In their article, Hejl et al1 present the results of a prospective study to investigate the prevalence of potentially reversible causes of cognitive decline in consecutive patients presenting to a tertiary medical centre memory clinic. The description that they provide of a large cohort provides an important contribution to our understanding of this condition. However, as was mentioned by the authors in the discussion, the rather high prevalence (19%) of potentially reversible causes detected must be regarded with some caution. Also, while no data are presented regarding the follow up of those patients where a potentially reversible cause was identified, the authors nevertheless conclude “that treatment may improve or restore intellectual functions.”
As was mentioned by the authors, one of us (AMC) has previously described the prevalence of reversible dementias, with 13.2% of cases having a potentially reversible cause, while only 3% fully resolved on treatment.2 In that review of the literature, as in the study by Hejl et al, most of the studies originated from secondary or tertiary centres. In a recent meta-analysis by AMC,3 where a much higher proportion of studies than previously emanated from either outpatient departments or were community based, it was shown that regardless of potential reversibility, the true prevalence of reversed dementias is actually less than 1%.
We thus feel that although it is important to diagnose and treat concomitant conditions in patients suffering from cognitive decline, one should exercise great caution in describing possible causes of cognitive decline and dementia as either potentially or fully reversible.
We are grateful for the opportunity to comment on the important issue raised by Dr Dwolatzky and Dr Clarfield regarding the true prevalence of reversible dementias. In our paper we investigated the prevalence of potentially reversible aetiology and comorbidity in 1000 consecutive patients referred to an outpatient memory clinic based in neurology. In the whole group of patients 19% presented with a potentially reversible condition, which was evaluated as the primary cause of the symptoms leading to referral. However, in patients meeting the clinical criteria for dementia the prevalence was only 4%. For potentially reversible concomitant conditions the prevalence was 23%. Thus, potentially reversible conditions are most common in patients with cognitive symptoms, less common in patients meeting the criteria for dementia, and comparatively common as comorbidity in both groups.

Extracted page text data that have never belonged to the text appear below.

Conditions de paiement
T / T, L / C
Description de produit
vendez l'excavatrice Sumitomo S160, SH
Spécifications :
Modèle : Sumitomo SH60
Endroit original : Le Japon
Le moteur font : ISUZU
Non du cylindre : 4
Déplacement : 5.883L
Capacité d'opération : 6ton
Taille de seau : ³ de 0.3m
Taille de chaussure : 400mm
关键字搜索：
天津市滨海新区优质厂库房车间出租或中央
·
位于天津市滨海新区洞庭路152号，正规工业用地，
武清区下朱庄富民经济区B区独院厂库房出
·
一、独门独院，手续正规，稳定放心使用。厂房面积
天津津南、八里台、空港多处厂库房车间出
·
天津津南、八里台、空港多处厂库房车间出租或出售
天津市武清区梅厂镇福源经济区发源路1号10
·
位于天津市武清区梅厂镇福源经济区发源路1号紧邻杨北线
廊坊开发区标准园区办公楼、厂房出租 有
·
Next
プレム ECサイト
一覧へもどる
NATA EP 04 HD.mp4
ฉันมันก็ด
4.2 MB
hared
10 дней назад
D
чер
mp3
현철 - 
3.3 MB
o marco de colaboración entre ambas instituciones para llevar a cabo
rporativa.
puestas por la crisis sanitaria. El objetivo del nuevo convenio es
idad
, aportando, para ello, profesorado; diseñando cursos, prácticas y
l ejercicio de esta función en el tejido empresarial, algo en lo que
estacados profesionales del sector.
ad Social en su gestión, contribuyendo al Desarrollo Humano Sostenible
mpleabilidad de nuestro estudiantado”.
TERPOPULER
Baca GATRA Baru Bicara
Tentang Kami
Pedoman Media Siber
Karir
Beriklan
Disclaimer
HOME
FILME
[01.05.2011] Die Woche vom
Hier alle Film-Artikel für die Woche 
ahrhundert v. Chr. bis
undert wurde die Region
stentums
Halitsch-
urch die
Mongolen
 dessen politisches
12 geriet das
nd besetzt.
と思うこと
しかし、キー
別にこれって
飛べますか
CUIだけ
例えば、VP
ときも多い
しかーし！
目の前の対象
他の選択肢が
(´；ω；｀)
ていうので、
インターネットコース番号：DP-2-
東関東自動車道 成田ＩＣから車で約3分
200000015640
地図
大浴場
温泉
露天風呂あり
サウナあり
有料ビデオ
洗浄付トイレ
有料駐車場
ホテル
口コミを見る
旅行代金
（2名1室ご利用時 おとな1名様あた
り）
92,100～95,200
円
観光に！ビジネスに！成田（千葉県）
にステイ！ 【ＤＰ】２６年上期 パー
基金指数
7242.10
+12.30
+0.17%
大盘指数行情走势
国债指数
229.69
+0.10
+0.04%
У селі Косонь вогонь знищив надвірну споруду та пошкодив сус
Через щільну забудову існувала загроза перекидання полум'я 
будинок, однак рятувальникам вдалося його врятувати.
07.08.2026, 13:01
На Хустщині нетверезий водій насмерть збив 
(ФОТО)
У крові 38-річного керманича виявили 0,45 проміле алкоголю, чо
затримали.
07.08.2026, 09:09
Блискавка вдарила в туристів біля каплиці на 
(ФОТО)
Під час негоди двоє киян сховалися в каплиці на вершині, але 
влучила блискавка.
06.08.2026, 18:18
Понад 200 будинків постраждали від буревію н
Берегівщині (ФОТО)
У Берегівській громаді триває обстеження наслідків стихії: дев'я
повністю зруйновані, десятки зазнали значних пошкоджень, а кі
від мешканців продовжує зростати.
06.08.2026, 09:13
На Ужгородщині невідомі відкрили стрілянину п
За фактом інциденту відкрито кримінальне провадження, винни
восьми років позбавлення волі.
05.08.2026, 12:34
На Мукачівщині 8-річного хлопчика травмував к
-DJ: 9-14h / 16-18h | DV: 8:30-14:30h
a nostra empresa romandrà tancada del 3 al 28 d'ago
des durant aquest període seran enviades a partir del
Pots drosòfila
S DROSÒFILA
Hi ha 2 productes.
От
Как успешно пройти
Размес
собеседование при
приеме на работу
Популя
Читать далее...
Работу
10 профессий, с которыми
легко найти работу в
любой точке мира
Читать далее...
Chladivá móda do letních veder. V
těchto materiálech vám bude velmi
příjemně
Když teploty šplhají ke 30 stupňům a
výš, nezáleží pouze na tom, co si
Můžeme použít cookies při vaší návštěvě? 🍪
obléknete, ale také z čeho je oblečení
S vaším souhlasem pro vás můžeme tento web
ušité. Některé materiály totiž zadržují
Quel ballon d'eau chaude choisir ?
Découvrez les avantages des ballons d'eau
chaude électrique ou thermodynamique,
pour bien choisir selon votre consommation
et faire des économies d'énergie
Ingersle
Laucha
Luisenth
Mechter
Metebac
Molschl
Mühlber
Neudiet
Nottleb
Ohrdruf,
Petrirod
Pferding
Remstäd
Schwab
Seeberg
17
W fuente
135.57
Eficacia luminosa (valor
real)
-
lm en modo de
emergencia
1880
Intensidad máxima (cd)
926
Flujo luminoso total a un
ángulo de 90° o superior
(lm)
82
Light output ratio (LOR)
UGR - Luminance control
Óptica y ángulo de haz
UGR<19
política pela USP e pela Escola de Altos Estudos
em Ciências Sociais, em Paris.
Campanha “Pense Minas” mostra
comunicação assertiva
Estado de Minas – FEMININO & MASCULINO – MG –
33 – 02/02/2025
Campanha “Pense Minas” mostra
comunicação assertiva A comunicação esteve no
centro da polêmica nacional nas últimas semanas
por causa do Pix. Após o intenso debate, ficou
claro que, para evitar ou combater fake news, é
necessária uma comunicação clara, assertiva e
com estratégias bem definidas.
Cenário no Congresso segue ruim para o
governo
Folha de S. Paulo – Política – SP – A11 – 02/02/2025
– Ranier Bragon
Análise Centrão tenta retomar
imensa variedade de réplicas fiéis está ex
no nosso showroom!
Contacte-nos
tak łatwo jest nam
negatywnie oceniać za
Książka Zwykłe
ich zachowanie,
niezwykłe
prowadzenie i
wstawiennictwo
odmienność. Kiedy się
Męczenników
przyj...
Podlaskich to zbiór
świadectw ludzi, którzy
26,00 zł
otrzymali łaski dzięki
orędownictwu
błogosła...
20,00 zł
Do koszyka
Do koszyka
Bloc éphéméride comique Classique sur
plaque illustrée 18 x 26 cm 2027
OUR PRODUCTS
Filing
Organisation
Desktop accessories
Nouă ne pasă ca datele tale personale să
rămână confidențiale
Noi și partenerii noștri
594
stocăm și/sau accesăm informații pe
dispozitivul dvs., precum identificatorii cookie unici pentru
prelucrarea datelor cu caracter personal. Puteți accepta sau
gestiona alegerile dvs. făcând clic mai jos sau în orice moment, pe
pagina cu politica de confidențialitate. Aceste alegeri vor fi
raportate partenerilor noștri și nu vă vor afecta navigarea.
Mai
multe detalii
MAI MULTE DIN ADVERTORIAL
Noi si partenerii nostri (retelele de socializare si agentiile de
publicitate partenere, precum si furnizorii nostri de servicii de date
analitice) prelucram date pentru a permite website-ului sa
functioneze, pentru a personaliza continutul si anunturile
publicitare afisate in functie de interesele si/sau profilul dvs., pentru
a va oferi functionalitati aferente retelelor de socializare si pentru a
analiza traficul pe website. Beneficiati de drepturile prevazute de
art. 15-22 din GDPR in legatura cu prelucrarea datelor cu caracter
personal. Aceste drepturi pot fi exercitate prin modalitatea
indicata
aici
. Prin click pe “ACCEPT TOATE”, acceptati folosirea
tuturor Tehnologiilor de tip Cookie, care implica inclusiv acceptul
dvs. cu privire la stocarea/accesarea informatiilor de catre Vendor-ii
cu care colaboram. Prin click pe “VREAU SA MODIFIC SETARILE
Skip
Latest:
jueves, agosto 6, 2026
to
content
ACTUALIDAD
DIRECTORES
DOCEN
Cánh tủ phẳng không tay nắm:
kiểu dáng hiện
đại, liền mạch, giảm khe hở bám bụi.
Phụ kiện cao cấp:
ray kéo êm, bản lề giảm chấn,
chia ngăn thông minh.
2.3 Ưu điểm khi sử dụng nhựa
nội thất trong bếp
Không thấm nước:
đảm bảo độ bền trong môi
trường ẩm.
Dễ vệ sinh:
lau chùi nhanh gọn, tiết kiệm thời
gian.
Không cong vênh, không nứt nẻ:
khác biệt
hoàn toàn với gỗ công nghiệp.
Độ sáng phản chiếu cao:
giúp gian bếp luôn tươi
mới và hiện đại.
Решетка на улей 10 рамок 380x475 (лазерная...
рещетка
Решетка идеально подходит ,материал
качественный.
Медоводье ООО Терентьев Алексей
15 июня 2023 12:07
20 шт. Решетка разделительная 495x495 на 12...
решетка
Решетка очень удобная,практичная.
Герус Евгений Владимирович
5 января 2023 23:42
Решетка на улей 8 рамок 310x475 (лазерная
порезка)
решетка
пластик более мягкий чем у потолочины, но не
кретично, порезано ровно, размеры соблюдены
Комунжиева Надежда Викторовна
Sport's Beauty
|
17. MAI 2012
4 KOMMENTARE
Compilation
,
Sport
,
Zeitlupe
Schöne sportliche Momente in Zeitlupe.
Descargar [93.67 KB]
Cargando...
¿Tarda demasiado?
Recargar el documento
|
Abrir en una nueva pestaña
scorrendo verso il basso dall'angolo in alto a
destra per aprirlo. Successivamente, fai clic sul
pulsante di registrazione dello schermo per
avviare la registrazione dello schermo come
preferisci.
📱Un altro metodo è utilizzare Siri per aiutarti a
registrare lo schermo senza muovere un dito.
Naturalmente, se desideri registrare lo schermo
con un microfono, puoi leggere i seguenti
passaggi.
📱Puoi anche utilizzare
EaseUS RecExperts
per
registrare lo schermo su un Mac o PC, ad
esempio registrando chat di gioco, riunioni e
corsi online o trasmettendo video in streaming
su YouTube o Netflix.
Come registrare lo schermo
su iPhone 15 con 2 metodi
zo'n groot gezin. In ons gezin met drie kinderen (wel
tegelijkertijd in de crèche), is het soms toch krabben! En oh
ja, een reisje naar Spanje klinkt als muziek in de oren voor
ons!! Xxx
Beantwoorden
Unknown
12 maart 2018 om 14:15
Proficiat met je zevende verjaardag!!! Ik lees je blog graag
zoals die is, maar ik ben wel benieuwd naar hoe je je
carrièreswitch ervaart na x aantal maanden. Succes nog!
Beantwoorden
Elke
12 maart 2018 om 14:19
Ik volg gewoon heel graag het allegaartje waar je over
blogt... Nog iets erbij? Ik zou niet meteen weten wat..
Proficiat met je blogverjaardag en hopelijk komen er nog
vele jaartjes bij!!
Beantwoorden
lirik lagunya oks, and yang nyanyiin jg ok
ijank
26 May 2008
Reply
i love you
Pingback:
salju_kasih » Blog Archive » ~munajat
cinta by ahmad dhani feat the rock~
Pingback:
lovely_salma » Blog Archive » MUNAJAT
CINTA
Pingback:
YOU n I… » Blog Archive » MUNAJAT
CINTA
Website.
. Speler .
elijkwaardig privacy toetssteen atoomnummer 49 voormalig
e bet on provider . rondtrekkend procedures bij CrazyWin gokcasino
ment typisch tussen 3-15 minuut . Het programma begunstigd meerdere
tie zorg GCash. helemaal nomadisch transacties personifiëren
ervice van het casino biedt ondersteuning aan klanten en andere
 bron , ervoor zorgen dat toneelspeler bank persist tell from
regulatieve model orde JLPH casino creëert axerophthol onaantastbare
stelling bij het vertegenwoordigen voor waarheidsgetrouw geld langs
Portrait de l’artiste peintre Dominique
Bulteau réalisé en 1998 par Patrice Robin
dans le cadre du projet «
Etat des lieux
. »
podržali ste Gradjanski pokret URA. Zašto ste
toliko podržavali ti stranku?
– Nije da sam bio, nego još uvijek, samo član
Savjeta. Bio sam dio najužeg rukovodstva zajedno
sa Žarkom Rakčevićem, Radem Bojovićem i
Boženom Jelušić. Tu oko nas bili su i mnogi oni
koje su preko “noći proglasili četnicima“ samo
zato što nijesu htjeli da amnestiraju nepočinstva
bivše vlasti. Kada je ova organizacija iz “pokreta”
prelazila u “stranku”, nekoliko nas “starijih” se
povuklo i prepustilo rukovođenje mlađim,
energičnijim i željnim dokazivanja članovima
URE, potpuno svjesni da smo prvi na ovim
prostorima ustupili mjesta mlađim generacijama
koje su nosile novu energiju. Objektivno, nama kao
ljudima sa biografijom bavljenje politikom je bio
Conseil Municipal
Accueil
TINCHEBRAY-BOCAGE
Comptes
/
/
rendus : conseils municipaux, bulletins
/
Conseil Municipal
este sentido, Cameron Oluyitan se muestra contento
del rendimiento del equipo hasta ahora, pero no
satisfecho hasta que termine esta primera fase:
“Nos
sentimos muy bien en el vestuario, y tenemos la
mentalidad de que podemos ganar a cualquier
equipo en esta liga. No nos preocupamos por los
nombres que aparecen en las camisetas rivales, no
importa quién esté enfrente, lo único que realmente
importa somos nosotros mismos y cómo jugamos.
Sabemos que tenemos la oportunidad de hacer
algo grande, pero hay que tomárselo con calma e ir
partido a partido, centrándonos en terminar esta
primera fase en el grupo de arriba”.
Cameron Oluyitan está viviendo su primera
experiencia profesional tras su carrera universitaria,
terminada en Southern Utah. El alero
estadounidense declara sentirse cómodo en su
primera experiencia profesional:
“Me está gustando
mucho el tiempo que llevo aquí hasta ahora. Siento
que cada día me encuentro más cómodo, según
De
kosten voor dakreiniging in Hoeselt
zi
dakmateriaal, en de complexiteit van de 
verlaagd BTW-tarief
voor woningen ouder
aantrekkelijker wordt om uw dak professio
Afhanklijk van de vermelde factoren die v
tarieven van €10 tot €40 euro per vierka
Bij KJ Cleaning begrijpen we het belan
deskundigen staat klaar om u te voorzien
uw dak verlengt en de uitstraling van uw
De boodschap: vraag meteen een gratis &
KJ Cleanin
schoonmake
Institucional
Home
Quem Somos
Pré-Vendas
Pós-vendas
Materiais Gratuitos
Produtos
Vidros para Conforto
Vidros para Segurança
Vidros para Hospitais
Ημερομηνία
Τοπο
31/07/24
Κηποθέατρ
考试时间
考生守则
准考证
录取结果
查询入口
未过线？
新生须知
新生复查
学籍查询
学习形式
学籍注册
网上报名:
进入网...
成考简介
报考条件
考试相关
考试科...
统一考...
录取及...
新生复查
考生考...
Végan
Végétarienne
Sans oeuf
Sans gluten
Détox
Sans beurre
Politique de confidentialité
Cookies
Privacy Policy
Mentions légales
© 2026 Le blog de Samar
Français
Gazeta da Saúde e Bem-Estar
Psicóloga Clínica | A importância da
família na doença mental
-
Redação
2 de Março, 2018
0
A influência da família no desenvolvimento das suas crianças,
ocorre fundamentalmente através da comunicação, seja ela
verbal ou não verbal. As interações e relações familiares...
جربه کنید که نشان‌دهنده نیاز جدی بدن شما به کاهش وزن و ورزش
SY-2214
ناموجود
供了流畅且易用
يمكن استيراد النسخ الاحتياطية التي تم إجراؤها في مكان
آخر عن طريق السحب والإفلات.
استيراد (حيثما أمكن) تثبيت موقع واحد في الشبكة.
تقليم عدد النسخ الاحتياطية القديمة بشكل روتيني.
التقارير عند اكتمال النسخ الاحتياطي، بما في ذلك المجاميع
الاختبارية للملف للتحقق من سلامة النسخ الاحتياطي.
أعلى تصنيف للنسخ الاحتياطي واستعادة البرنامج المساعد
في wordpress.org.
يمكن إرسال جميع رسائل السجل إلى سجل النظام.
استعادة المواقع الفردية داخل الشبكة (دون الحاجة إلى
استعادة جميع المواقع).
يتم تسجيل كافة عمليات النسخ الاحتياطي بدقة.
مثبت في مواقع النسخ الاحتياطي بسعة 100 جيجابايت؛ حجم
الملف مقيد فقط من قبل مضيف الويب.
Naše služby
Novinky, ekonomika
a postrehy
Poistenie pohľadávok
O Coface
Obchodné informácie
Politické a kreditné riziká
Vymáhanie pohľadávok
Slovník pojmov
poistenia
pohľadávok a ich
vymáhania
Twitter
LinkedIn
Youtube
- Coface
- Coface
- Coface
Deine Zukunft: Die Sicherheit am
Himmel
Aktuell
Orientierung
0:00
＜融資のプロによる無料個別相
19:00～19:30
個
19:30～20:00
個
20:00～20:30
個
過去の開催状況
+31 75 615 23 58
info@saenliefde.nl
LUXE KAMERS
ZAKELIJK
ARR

Dr Dwolatzky and Dr Clarfield report that in their future meta-analysis for publication in 2003 the “true” prevalence of reversed dementias is less then 1%. With reference to our results in patients with dementia we are not surprised about the very small prevalence of truly reversed dementias.
As we have already discussed in our report, both the setting of the study and the definition of potentially reversible conditions may influence the prevalence found. Also a systematic prospective design, as in our study, may reveal a higher prevalence than retrospective studies. Thus, even though one cannot apply our findings directly to the conditions in other settings, the study provides evidence that potentially reversible conditions are not rare. They were most common in younger patients and in patients with mild cognitive symptoms not sufficiently severe to meet international criteria for dementia.
The most frequent potentially reversible conditions were depression, hydrocephalus, alcohol dependence syndrome, metabolic disorders, and space occupying lesions. Even if treatment of these conditions may not always lead to full reversal of cognitive symptoms or dementia, the identification of the disorders is crucial to the management of the patient and important to prevent a misdiagnosis of Alzheimer’s disease. In conclusion, a systematic search for potentially reversible conditions is relevant and important, even when full reversal of the cognitive symptoms may be unlikely.